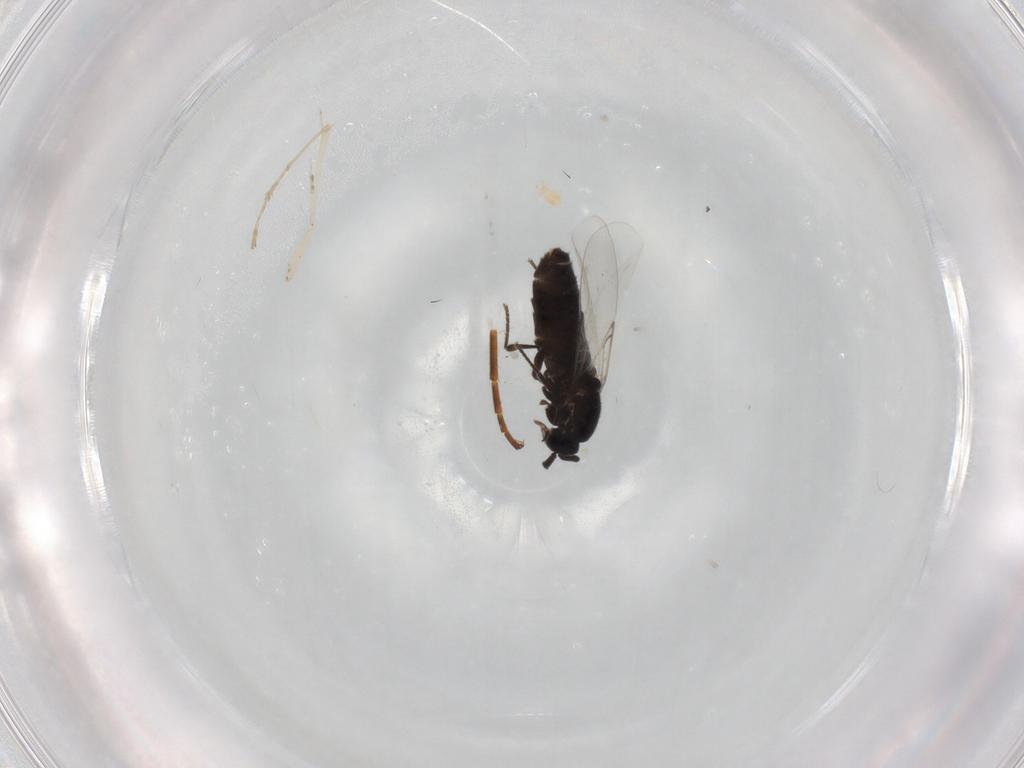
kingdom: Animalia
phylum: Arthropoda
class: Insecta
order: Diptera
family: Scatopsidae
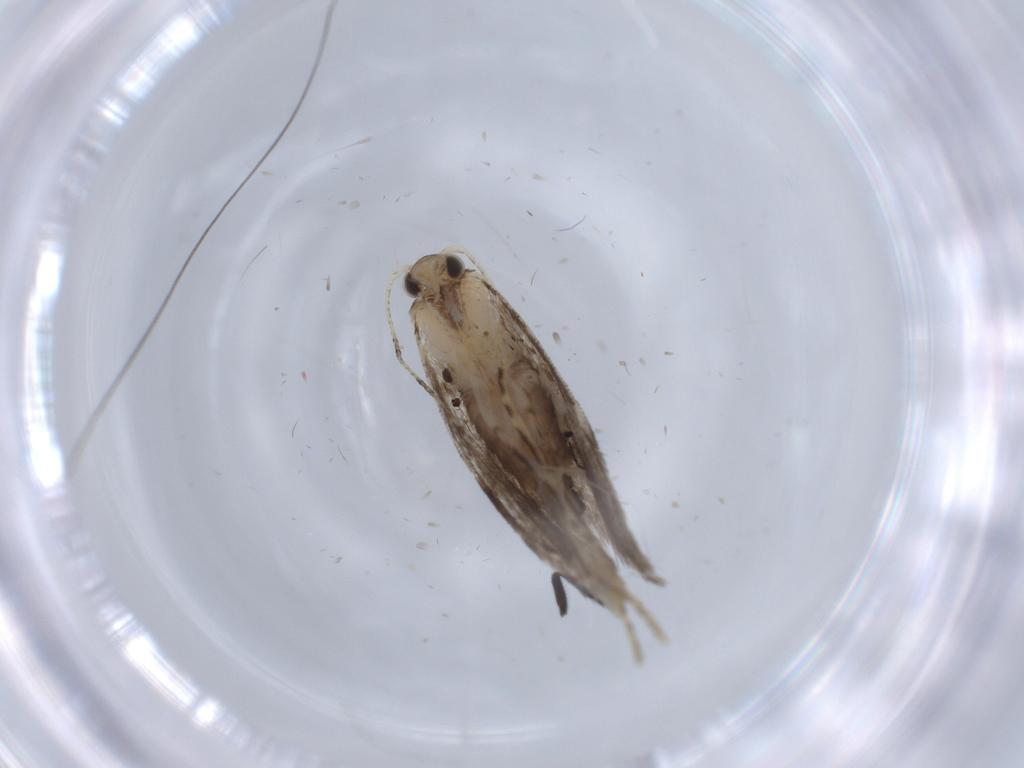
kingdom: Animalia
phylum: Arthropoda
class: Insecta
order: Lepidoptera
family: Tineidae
==========
Write out the classification lines from each row above word for word, leaving the pictures out.

RESULT OF THIS TASK -
kingdom: Animalia
phylum: Arthropoda
class: Insecta
order: Diptera
family: Scatopsidae
kingdom: Animalia
phylum: Arthropoda
class: Insecta
order: Lepidoptera
family: Tineidae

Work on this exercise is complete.